We don’t have to be at the manger of the newborn for this to be true. We can follow the star that shows the way, lights the path, and brings us to Jesus, to God incarnate, in whatever time it takes. For the magi, it took 3 years. This does not belie the truth of the Christmas story; instead, it makes it all the more powerful, moving us past the saccharine version of a sweet innocent baby, and into the more compelling, dangerous, status-quo-upheaving truth of the incarnation. Remember: the magi had to strategize to avoid leading Herod to Jesus, who wanted to kill him. They went back a different way to their homes than they had come, in order to keep Herod away.

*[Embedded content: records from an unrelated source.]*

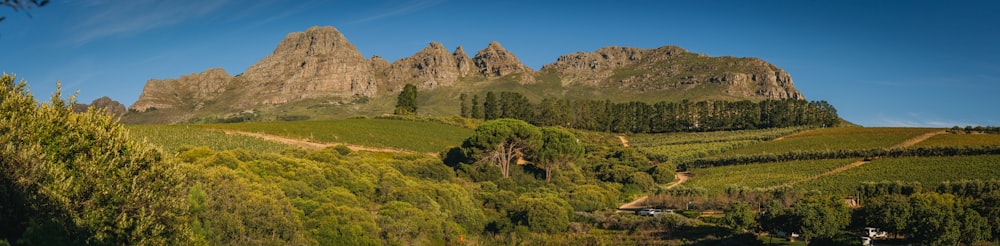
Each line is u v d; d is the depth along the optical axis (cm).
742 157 12012
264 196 4925
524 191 9556
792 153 11644
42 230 2433
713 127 18812
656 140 17025
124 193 2903
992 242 5606
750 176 10781
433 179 9000
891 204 5944
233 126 11769
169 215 3022
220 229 4341
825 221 5750
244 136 10612
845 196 8481
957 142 11362
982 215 5884
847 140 13275
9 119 2811
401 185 7400
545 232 6719
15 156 2611
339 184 6781
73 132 2956
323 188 6438
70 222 2634
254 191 5019
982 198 6581
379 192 6956
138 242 2797
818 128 16500
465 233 6681
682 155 13625
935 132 13175
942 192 7644
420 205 6500
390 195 6712
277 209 4869
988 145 9912
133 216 2886
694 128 19038
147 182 3022
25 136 2762
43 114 2927
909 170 9475
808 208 5881
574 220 7456
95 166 2852
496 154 10412
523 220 6931
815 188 9212
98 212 2748
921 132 13338
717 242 6091
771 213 6253
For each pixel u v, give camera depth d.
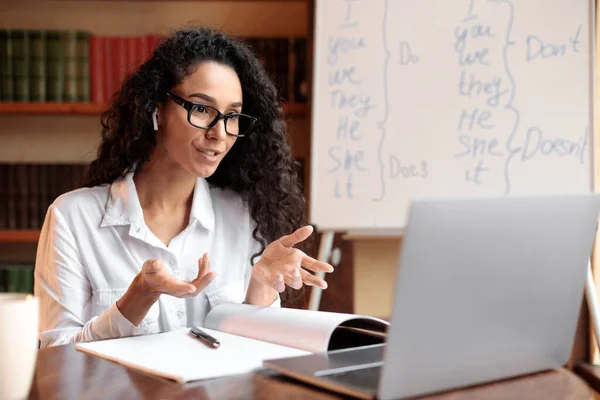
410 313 0.62
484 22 1.98
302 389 0.67
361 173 2.02
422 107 2.00
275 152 1.45
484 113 1.96
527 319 0.73
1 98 2.38
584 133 1.91
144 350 0.83
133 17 2.62
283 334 0.86
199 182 1.38
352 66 2.05
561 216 0.72
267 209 1.45
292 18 2.62
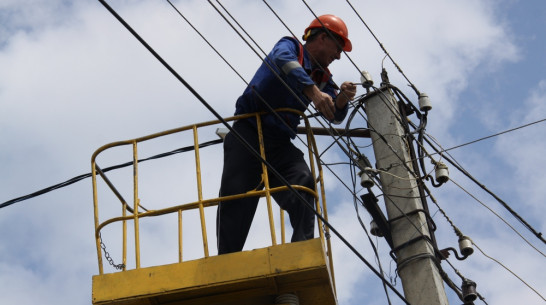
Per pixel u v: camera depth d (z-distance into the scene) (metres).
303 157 7.72
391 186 8.59
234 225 7.34
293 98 7.63
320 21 8.12
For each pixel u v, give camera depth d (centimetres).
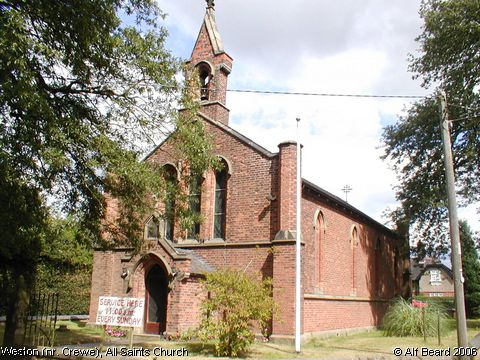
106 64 1307
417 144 3061
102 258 2433
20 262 1844
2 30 947
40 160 1162
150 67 1358
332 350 1734
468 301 4906
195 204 2319
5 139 1045
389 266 3544
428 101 2870
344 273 2694
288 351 1666
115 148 1310
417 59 2875
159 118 1434
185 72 1561
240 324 1512
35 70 1149
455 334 2391
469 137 2667
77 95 1388
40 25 1198
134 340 1898
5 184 1120
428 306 2448
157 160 2480
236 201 2225
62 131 1169
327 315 2362
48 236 1644
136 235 1588
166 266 2028
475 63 2605
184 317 1966
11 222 1414
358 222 3023
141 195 1474
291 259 1931
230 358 1447
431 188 2991
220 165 1673
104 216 1527
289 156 2080
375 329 3016
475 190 2919
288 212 2011
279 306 1662
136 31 1358
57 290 2922
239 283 1552
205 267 2148
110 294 2369
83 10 1163
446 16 2550
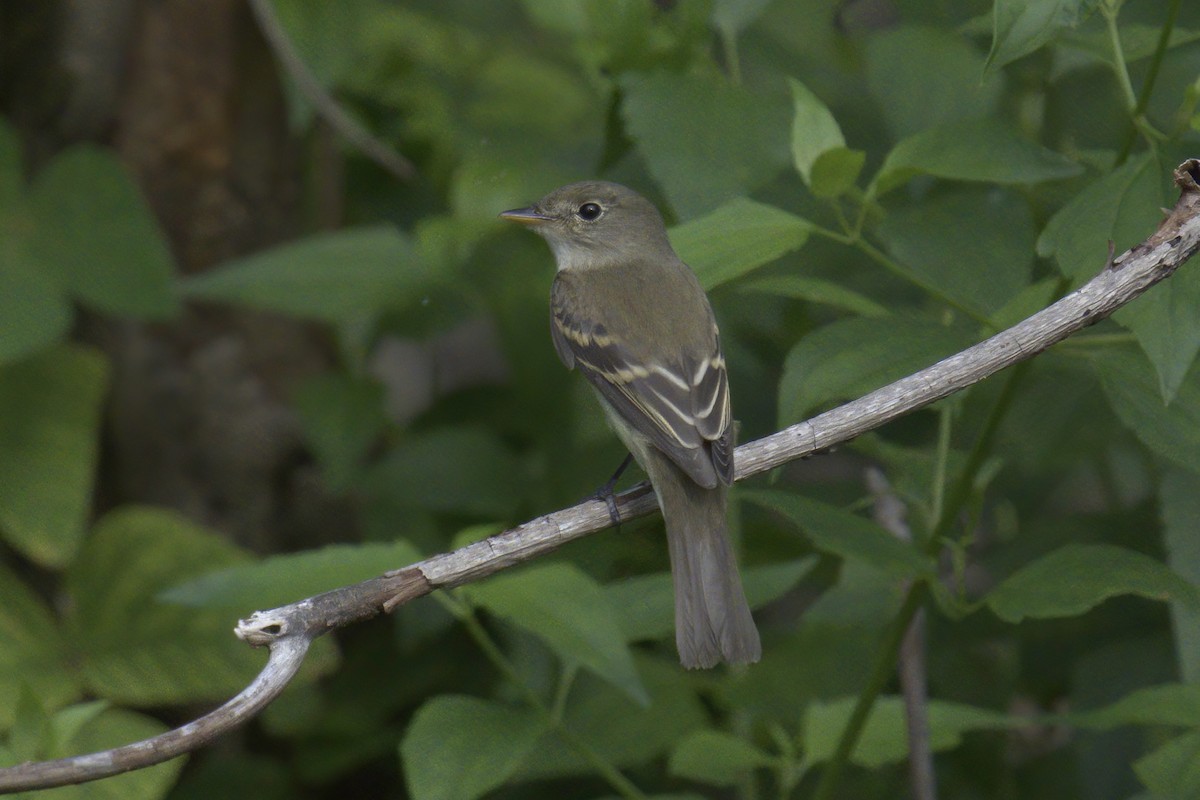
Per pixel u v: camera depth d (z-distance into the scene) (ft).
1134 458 34.65
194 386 38.93
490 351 51.60
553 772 29.96
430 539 36.37
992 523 36.88
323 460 36.35
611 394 28.45
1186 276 20.57
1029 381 31.99
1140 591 21.50
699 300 30.19
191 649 34.27
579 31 31.91
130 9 38.34
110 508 39.50
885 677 25.07
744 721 32.32
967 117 28.12
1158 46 22.40
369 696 37.40
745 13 29.58
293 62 33.35
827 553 35.42
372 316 39.75
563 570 23.58
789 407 22.57
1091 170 28.81
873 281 32.45
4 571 34.22
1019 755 37.78
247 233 39.63
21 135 38.32
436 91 41.50
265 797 37.70
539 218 33.58
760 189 30.89
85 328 38.45
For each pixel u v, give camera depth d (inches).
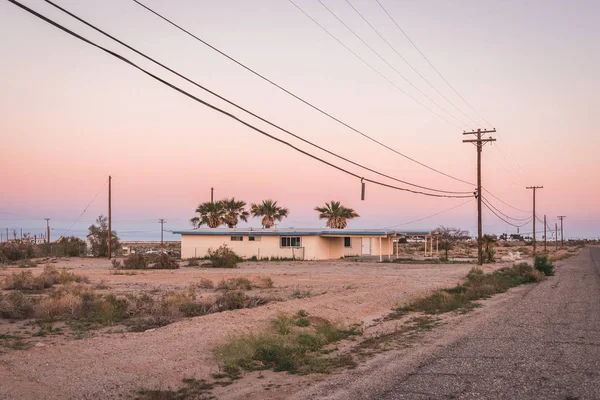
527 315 690.8
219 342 481.4
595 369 389.7
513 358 429.7
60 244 2738.7
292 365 416.5
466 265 1846.7
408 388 343.3
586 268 1807.3
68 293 759.7
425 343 506.0
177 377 381.4
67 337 526.3
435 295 871.1
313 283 1146.0
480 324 621.0
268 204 2851.9
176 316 651.5
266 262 2037.4
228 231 2240.4
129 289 1001.5
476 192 1763.0
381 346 497.0
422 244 4377.5
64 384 348.5
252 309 681.0
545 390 333.7
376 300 820.6
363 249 2669.8
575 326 592.4
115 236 2701.8
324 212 2812.5
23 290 974.4
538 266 1487.5
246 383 369.1
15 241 3029.0
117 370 387.9
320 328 554.9
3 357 406.0
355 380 368.8
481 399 315.9
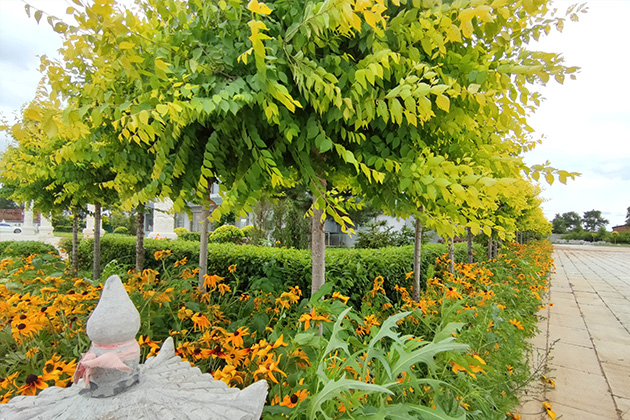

Epiphany is celebrated on January 6 but is recognized as a season that we live in until Lent. What does it mean that we are in the season of Epiphany? What does it mean for us to recognize the birth of the light into the world through Jesus, the manifestation of God in our world? What does it mean to recognize the manifestation of God within the Earth community?
To me, as an ecotheologian and minister, this is the question that I am sitting with. I am struck, this year, by the fact that it was a star, a star in the sky, that led the magi to Jesus. It was a star, born into existence through the dynamics of the universe, that led them to Jesus. It was a star, from so far away that it defies comprehension, that the magi saw and followed.
It was a star, one star among many billions, that led them to the Incarnate One. A star, borne out of the same elements as the planets and the sun, and all of life on Earth. The same elements as you and me; the same elements as Jesus himself.
What does this mean? What dimension and wisdom can it bring to our understanding of Epiphany, to our understanding of the journey of the magi, to our understanding of the manifestation of God into the world? What does it mean that it was a star, moving forward through billions of miles and billions of years to be seen by the magi, that led them to the Incarnate One? What does it mean that this star was made up of the very same elements that exist in you and me, and existed in Jesus? (And, whether you believe this story is literally true or not, the fact is that this is the way that the story has been told, all through the generations of our ancestors in faith. So, these questions of the story itself still hold.)
Friends, I invite you to sit with these questions and reflect upon them. If you feel so inspired, I would love to hear from you, about what comes up! This is the season of Epiphany; as the magi return to their homelands, forever changed by what they saw and experienced in meeting Jesus, let us reflect, pray, and think, about what the Epiphany means for us in our time, in our world, within Earth community.